- Exercise details -
Only the number is wanted: count the lines in the data with "市長の主な行事を発信しています" in them.
*** Source data Section Begins ***
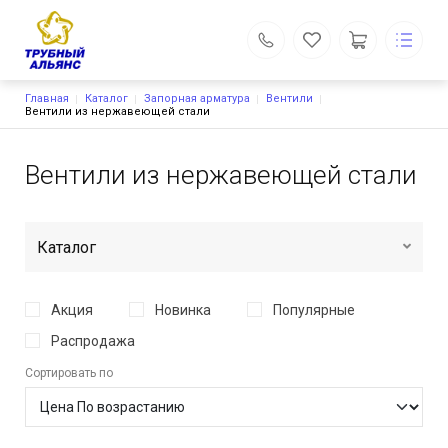
Строка навигации
Главная
Каталог
Запорная арматура
Вентили
Трубопроводная арматура и детали трубопровода
Вентили из нержавеющей стали
Каталог
Основная навигация
О компании
Вентили из нержавеющей стали
Доставка и оплата
Отзывы
Контакты
Поиск
Каталог
Личный кабинет
г. Сургут, ул. Сосновая, д. 12, склад 14
555-400@bk.ru
Акция
Новинка
Популярные
8 (3462) 555-400
Обратный вызов
Распродажа
Сортировать по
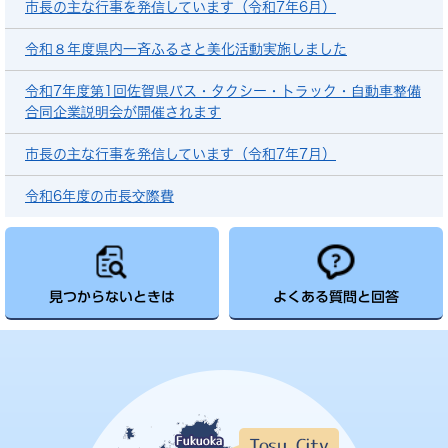
市長の主な行事を発信しています（令和7年6月）
令和８年度県内一斉ふるさと美化活動実施しました
令和7年度第1回佐賀県バス・タクシー・トラック・自動車整備
合同企業説明会が開催されます
市長の主な行事を発信しています（令和7年7月）
令和6年度の市長交際費
見つからないときは
よくある質問と回答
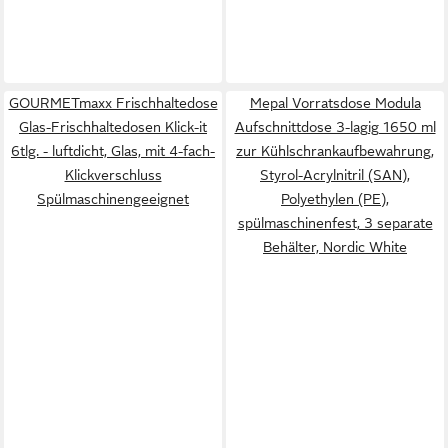
GOURMETmaxx Frischhaltedose
Mepal Vorratsdose Modula
Glas-Frischhaltedosen Klick-it
Aufschnittdose 3-lagig 1650 ml
6tlg. - luftdicht, Glas, mit 4-fach-
zur Kühlschrankaufbewahrung,
Klickverschluss
Styrol-Acrylnitril (SAN),
Spülmaschinengeeignet
Polyethylen (PE),
spülmaschinenfest, 3 separate
Behälter, Nordic White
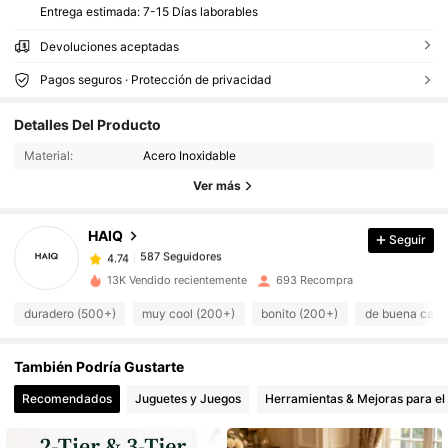
Entrega estimada:
7-15 Días laborables
Devoluciones aceptadas
Pagos seguros · Protección de privacidad
Detalles Del Producto
587 Seguidores
4.74
Material:
Acero Inoxidable
587 Seguidores
4.74
Ver más
587 Seguidores
4.74
587 Seguidores
4.74
HAIQ
Seguir
587 Seguidores
4.74
ف***ه
seguido
Hace 1 día
13K Vendido recientemente
693 Recompra
587 Seguidores
4.74
duradero (500+)
muy cool (200+)
bonito (200+)
de buena cali
587 Seguidores
4.74
587 Seguidores
4.74
También Podría Gustarte
587 Seguidores
4.74
Recomendados
Juguetes y Juegos
Herramientas & Mejoras para el
587 Seguidores
4.74
587 Seguidores
4.74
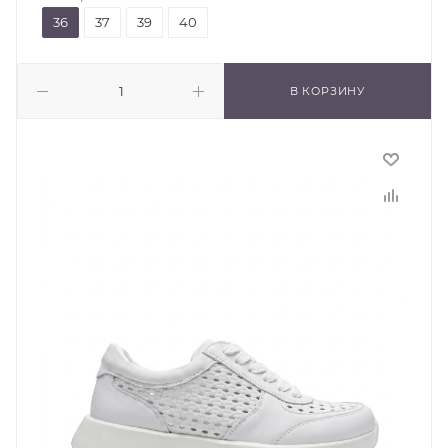
36
37
39
40
В КОРЗИНУ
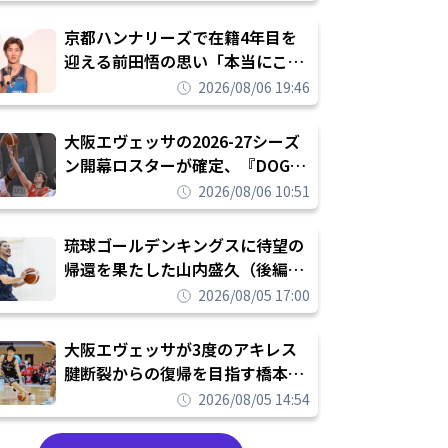
れを告げてプロ転向を決断
京都ハンナリーズで在籍4年目を
迎える前田悟の思い「本当にこの
チームで勝ちたい、負けたまま舐
2026/08/06 19:46
められたまま終わりたくない」
大阪エヴェッサの2026-27シーズ
ン開幕ロスターが確定、『DOG
FIGHT』のチームカルチャーを推
2026/08/06 10:51
し進めて結果を求めるシーズンへ
琉球ゴールデンキングスに待望の
帰還を果たした山内盛久（後編）
「1人のウチナーンチュとしてみ
2026/08/05 17:00
んなが誇りに思えるチームにして
いく」
大阪エヴェッサが3度のアキレス
腱断裂からの復帰を目指す橋本拓
哉と契約を締結「もう一度コート
2026/08/05 14:54
に立ちたい」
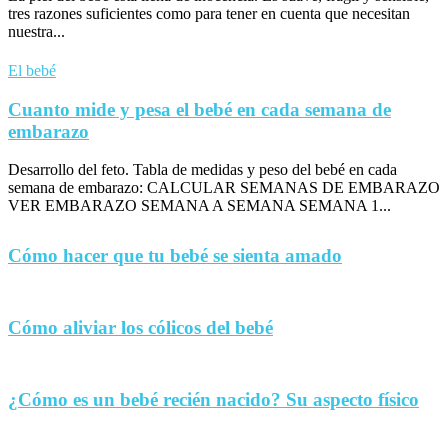
tres razones suficientes como para tener en cuenta que necesitan
nuestra...
El bebé
Cuanto mide y pesa el bebé en cada semana de
embarazo
Desarrollo del feto. Tabla de medidas y peso del bebé en cada
semana de embarazo: CALCULAR SEMANAS DE EMBARAZO
VER EMBARAZO SEMANA A SEMANA SEMANA 1...
Cómo hacer que tu bebé se sienta amado
Cómo aliviar los cólicos del bebé
¿Cómo es un bebé recién nacido? Su aspecto físico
*** Source data Section Ends ***
- Result -
2